As Rule 32(a) falls within a division of the Rules of Practice and Procedure titled "PRACTICE BEFORE THE COURT," arguably its application should be circumscribed by the caption, and the rule should not be applied to a Dunlap period which is operative outside proceedings in this Court. However, it cannot be gainsaid that the Dunlap presumption emanated from the Court and, consequently, it should be, and I conclude that it is, freighted with the general rule prescribed by the Court for computations of time. Resultantly, final command action on the accused's case was timely, and the Dunlap presumption of prejudice was inoperative. Considered without the presumption, the evidence as to the course of command review shows no fair risk of prejudice to the accused.
As their separate opinions indicate, my Brothers have different views as to the meaning and effect of Banks. We all agree, however, that the convening authority's action was timely, and, therefore, we affirm the decision of the United States Navy Court of Military Review.
. Other certificates that raise similar questions have been filed. See United States v. Harris, 9 M.J. 117 (C.M.A.1980); United States v. Jackson, 9 M.J. 42 (C.M.A.1980). The Court has also granted a petition on this issue. United States v. Cano, 9 M.J. 30 (C.M.A.1980).

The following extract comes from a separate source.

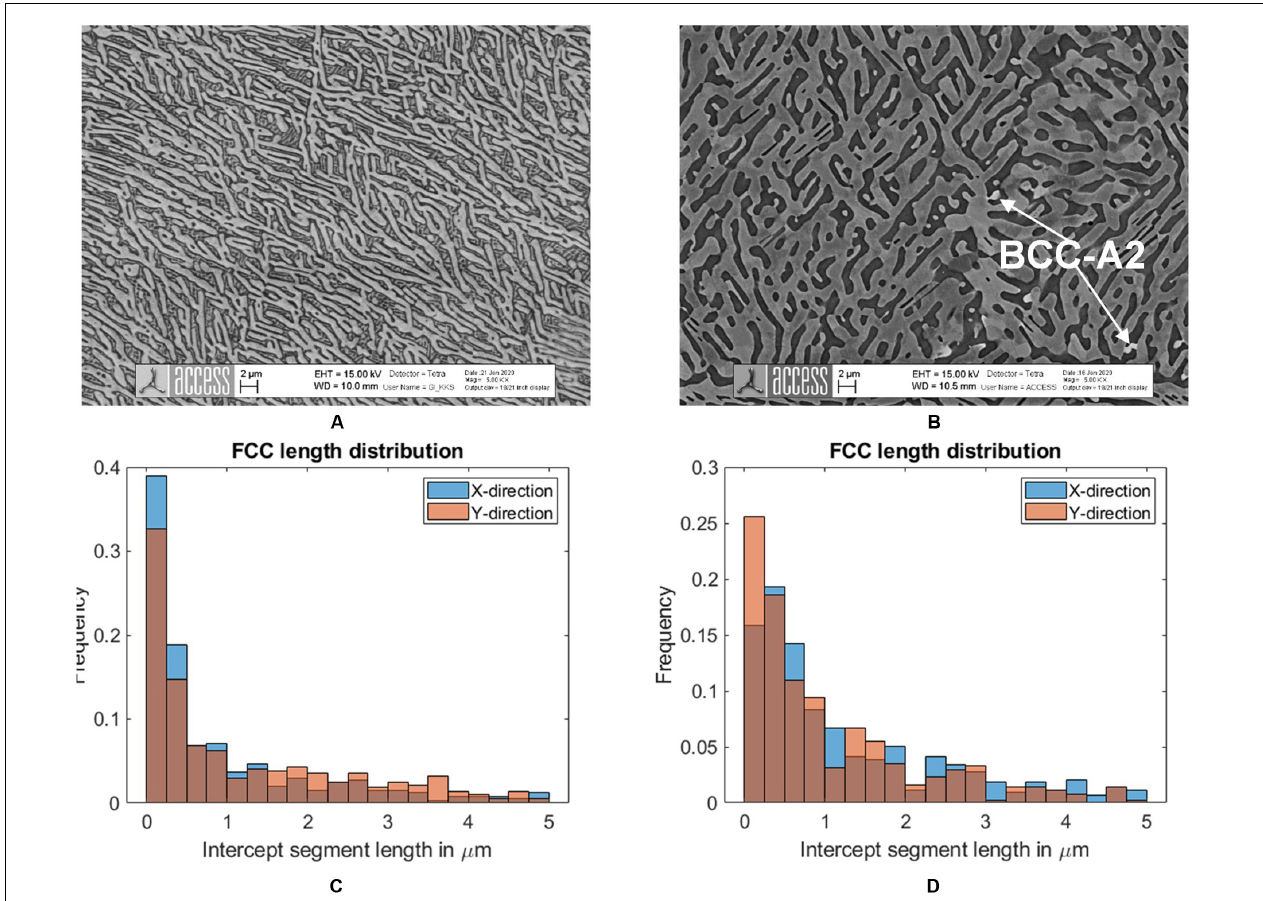
FIGURE 5 | FCC size distribution in sample Mo 2 in as-cast conditions (A,C) and after annealing at 1100 ◦ C for 3 h (B,D) . The size distribution was measured by the line intercept method using both vertical and horizontal lines. TABLE 3 | Phase compositions in Mo 0 and Mo 2 after annealing at 1100 ◦ C/3 h measured by EDS. AlCrFe 2 Ni 2 Al (at.%) Cr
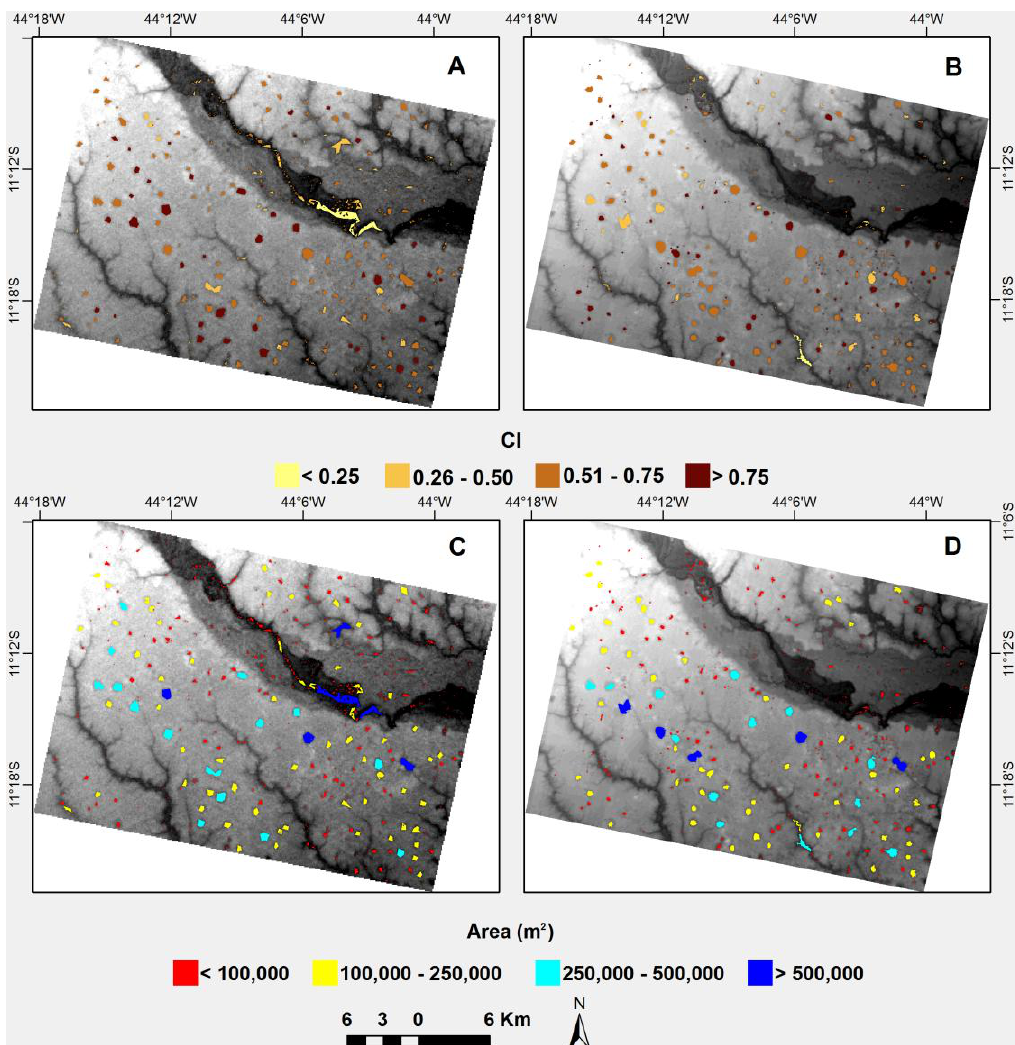
Figure 9. Spatial distribution of dolines considering the following attributes: area from ( A ) SRTM-DEM and ( B ) ALOS/PRISM-DEM, and circularity indexes from ( C ) SRTM-DEM and ( D )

. Cases encompassed by the certified question were not specified, but, obviously, in the Banks case, the final command action had been completed long before the date of the Court's decision.
. See United States v. Brewer, 1 M.J. 233 (C.M. A. 1975).
. At the time of United States v. Nichols, 2 U.S.C.M.A. 27, 6 C.M.R. 27 (1952), Article 35, Uniform Code of Military Justice, 10 U.S.C. § 835, read somewhat differently from the present article. The part that was carried over to the current article reads as follows, with word changes underlined:
In time of peace no person may, against his objection, be brought to trial . in a general court-martial case within a period of five days after the service of charges upon him or in a special court-martial within a period of three days after the service of the charges upon him.
. Fed.R.Crim.P. 45(a).
. United States v. Weaver, 1 M.J. 111, 117 (C.M.A.1975); United States v. Nivens, 21 U.S.C.M.A. 420, 423, 45 C.M.R. 194, 197 (1972); United States v. Knudson, 4 U.S.C.M.A. 587, 590, 16 C.M.R. 161, 164 (1954); United States v. Hagelberger, 3 U.S.C.M.A. 259, 263, 12 C.M.R. 15, 19 (1953).